Exercise instructions: Reprint the whole of the data exactly.

(Saved entries)
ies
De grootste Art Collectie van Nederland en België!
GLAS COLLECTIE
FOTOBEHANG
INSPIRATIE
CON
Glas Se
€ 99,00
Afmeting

Task output:
ies
De grootste Art Collectie van Nederland en België!
GLAS COLLECTIE
FOTOBEHANG
INSPIRATIE
CON
Glas Se
€ 99,00
Afmeting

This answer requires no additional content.